Une des méthodes les plus simples et répandues pour préserver un environnement naturel : en faire une zone protégée
Une des stratégies les plus courantes et efficaces pour préserver la biodiversité consiste tout simplement à transformer une zone naturelle en une zone protégée. Cela peut sembler évident, voire naïf : si l’on empêche l’activité humaine de s’immiscer dans un écosystème, celui-ci pourra, en théorie, mieux se maintenir en santé. Pourtant, cette idée simpliste ne suffit pas à expliquer la complexité réelle de la conservation de la nature. Comme le souligne une étude récente publiée dans la revue Current Biology, la protection d’un espace seul ne garantit pas sa survie à long terme.
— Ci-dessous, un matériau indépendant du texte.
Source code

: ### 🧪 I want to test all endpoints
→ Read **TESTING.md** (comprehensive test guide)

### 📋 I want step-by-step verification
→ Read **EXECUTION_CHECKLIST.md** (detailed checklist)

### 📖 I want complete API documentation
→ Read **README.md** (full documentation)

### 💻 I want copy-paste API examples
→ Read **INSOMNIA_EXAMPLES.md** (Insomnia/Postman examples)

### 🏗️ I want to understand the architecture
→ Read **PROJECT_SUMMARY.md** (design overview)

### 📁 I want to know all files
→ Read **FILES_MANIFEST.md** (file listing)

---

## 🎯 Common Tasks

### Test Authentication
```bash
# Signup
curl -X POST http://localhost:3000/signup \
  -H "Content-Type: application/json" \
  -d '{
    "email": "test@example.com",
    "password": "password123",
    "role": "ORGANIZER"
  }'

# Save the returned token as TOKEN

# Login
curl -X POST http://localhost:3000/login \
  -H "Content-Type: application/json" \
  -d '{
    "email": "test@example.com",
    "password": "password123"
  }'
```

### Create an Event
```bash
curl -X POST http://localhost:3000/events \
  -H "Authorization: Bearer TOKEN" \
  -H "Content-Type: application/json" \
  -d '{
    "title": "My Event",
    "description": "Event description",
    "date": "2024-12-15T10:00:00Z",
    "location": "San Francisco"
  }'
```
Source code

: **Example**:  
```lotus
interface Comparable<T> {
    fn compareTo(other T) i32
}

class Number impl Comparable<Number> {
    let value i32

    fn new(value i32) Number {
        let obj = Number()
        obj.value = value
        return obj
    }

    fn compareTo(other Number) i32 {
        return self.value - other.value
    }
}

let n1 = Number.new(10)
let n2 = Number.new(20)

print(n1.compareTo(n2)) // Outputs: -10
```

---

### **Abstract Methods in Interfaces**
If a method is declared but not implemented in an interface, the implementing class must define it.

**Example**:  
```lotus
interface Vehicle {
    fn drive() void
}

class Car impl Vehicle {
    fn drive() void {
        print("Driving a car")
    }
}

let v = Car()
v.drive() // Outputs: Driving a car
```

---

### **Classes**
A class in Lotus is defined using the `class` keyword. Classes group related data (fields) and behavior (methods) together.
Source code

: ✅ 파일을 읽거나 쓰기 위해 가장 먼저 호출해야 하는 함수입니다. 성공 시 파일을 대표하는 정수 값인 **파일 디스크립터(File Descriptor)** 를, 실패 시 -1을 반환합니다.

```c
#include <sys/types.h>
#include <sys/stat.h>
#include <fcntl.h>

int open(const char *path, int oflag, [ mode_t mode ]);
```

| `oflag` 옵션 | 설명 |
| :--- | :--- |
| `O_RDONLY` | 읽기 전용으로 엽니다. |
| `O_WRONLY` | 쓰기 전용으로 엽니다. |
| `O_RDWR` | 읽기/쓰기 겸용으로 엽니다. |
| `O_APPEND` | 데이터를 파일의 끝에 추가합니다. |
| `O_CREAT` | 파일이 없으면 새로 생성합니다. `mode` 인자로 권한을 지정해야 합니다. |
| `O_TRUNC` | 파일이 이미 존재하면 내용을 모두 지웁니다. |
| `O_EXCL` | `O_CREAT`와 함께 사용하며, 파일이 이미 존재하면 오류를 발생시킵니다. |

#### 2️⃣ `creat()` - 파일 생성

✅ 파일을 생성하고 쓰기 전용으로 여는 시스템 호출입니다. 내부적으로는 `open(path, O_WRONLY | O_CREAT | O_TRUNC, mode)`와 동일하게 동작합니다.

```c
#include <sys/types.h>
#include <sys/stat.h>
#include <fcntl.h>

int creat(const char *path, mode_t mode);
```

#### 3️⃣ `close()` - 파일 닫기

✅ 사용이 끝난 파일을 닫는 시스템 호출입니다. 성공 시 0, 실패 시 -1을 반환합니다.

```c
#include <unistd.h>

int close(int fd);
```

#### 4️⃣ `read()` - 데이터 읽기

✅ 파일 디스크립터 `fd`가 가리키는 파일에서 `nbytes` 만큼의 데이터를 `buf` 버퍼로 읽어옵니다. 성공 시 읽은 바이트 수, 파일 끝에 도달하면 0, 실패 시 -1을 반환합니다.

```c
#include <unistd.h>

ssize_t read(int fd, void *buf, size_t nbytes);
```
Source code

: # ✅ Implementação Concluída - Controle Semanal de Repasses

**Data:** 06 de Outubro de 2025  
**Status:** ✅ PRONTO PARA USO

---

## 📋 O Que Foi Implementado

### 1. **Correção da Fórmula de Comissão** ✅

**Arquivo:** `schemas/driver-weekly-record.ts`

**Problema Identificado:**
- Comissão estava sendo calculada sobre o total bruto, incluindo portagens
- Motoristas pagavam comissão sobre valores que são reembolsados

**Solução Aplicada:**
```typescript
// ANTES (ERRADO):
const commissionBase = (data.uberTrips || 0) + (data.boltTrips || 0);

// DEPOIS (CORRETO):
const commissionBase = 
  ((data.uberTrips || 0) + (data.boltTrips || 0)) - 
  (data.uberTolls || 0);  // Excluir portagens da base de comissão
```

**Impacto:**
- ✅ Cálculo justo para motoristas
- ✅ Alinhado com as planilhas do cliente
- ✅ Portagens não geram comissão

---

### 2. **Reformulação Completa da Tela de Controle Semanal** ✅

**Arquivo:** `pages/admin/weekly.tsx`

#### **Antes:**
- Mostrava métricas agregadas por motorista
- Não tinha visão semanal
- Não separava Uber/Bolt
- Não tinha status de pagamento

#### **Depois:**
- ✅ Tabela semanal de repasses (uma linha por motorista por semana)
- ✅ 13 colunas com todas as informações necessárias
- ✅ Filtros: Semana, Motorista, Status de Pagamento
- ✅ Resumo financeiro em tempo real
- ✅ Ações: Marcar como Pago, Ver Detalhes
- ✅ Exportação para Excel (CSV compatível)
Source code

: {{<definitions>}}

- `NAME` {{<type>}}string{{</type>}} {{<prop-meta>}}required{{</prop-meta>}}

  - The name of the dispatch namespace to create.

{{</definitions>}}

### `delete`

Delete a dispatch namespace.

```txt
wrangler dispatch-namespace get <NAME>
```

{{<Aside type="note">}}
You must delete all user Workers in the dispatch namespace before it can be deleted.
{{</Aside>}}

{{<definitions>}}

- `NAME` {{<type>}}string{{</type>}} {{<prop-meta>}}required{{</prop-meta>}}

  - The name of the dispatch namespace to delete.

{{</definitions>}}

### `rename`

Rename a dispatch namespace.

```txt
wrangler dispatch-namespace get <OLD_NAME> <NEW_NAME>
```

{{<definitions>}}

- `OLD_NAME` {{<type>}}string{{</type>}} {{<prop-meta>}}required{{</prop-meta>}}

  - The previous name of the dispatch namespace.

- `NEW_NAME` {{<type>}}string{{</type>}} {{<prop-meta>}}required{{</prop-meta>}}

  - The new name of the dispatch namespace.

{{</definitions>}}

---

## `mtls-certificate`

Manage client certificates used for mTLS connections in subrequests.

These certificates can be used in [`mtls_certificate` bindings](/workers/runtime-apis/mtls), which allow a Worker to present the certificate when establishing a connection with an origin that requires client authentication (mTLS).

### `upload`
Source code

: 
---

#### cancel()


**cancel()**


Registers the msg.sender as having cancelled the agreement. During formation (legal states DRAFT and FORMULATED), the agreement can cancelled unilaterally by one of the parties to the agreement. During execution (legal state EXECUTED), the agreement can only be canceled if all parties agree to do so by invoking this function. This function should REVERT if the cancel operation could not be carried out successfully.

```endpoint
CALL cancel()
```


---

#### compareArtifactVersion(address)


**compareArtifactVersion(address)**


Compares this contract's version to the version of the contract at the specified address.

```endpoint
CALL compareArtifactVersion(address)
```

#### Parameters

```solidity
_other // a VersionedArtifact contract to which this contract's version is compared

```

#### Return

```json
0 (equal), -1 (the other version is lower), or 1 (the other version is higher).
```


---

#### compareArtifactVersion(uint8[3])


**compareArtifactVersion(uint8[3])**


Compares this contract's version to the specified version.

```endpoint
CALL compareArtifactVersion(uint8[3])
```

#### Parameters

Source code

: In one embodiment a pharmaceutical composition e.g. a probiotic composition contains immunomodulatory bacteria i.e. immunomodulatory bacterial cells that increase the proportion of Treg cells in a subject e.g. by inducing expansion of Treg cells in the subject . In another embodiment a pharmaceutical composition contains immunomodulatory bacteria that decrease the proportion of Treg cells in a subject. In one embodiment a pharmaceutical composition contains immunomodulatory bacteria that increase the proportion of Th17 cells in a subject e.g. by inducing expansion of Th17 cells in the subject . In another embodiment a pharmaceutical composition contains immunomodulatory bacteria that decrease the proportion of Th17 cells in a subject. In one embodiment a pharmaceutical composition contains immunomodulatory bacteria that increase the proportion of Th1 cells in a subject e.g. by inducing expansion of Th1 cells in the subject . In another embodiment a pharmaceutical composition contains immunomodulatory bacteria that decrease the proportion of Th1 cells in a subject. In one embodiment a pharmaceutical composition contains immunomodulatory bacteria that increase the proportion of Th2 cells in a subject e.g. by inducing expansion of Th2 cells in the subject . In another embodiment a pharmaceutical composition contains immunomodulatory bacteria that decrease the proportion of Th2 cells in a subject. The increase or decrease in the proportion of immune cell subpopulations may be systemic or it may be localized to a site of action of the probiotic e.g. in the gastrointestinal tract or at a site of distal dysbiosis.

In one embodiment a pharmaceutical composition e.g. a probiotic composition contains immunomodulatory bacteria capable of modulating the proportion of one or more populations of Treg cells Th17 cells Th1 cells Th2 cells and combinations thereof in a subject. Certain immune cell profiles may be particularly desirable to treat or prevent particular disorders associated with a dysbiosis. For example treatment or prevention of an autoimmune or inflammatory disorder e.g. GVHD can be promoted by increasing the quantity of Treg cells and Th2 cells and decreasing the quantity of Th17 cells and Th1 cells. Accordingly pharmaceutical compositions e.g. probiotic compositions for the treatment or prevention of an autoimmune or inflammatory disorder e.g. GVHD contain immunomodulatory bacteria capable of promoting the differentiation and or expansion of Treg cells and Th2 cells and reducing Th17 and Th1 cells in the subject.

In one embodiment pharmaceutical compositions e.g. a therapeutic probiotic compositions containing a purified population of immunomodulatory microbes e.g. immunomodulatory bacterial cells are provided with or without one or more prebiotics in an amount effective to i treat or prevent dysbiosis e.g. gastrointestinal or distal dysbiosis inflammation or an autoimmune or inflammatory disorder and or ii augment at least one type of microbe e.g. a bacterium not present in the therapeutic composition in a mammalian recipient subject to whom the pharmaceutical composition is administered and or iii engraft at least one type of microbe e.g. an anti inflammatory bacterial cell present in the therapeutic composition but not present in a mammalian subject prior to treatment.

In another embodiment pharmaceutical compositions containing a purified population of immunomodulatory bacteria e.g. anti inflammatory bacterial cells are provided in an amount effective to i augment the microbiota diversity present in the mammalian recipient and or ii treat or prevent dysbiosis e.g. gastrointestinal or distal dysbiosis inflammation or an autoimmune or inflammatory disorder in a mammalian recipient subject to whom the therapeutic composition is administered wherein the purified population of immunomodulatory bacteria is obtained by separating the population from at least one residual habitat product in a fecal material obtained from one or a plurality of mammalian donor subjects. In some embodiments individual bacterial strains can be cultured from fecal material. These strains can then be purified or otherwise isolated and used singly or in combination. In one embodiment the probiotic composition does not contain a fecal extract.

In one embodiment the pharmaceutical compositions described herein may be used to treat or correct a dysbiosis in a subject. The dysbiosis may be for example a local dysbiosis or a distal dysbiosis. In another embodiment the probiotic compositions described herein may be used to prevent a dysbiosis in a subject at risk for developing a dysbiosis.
En réalité, l’état des zones environnantes joue un rôle tout aussi important : si ces dernières sont trop exploitées ou urbanisées, les bénéfices d’une réserve protégée s’estompent totalement.
Le rôle crucial du voisinage dans la conservation
Les chercheurs de l’Université d’État de Caroline du Nord ont conduit cette étude en Chine, où ils ont utilisé des dispositifs de caméras pièges pour analyser des centaines de zones protégées dispersées sur tout le territoire. Leur constat principal, et malheureusement assez défavorable, est que la simple existence d’une réserve n’est pas suffisante si celle-ci est entourée par des zones fortement peuplées ou intensivement exploitées. Dans ces conditions, l’écosystème continue de subir une perte de biodiversité, malgré la statut de zone protégée.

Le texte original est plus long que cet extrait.